Table: Retail market metrics (2025-26 forecast)
|
Retail metric (2025-26 forecast) |
Data value |
Source |
|
Total UK Clothing Market Value |
£67.8 Billion |
Mintel |
|
Online Share of Clothing Spend |
48% |
Retail Economics |
|
High Street Footfall Resilience |
-0.9% (YoY) |
BRC-Sensormatic |
|
Projected Clothing Spend Growth (2025-2030) |
11% |
Mintel |
Turning clicks into community
The transition from traditional retail to experiential models mirrors historical shifts such as the initial surprise at self-service grocery stores. Today, the high street is adapting to e-commerce, which now accounts for nearly half of all clothing spend, by emphasizing what online shopping cannot provide. Leading fashion retailers are turning stores into showrooming hubs, blending online fulfillment with physical interaction. Brands like Next are outperforming the market, with 2026 projections showing a 7.5 per cent sales increase for those that successfully integrate digital and in-store experiences.
ReLondon’s circular economy experiment
ReLondon’s High Street Initiative exemplifies modern regeneration. Beginning in 2025, the program provided small grants starting at £2,500 to independent retailers to implement waste-reducing strategies. Outcomes were immediate:
Business growth: 94 per cent of participating shops reported increased footfall.
Sector innovation: Fashion retailers added repair services via SOJO and take-back schemes.
Community impact: Monthly engagement exceeded 27,000 customers, cementing the high street as a service hub rather than just a product warehouse.
This shows that circular economy services that include resale, repair, and rental are not optional extras but critical drivers of both footfall and loyalty.
The £600 million tax hurdle
High street survival is closely tied to fiscal policy.
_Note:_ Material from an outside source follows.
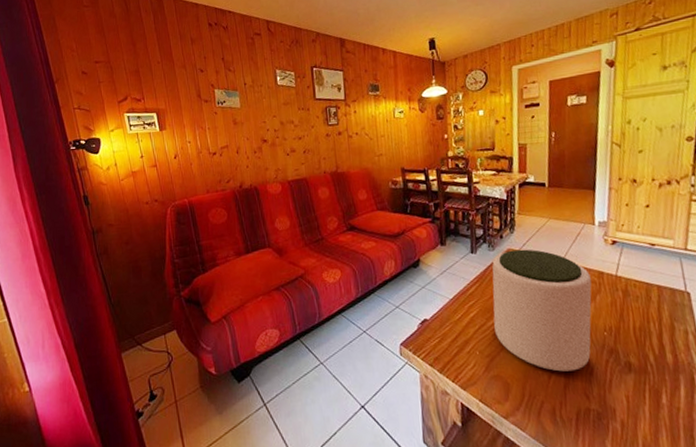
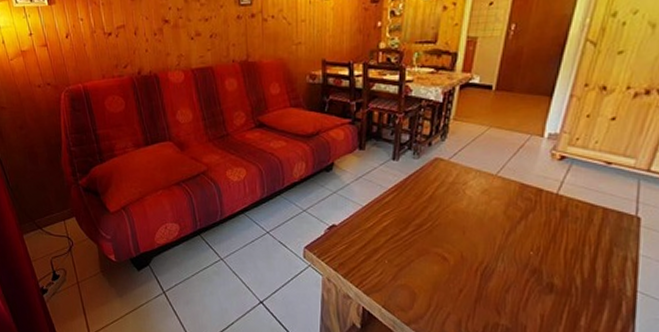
plant pot: present [492,249,592,372] -> none [408,159,526,287]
From April 2026, a new business rates surcharge on properties valued above £500,000 will impose a £600 million burden on major retailers. This large-store tax disproportionately affects anchor stores such as River Island, which plans to close 32 stores by early 2026. While 280,000 smaller properties may benefit from reduced rates, analysts warn that the loss of major brands risks creating footfall gaps. The opportunity now lies in hyper-local retail, where community-oriented, sustainable brands command premium loyalty.
The British high street remains the backbone of local retail, offering apparel and essential services across hubs including London, Manchester, and Edinburgh. After decades of ceding ground to out-of-town malls, high streets are now focusing on experience-led growth and circular economy services. 2026 projections suggest modest overall market growth of 0.9 per cent as retailers optimize physical footprints, proving that when the high street becomes a destination for community and engagement, it can remain relevanteven in an age of online dominance.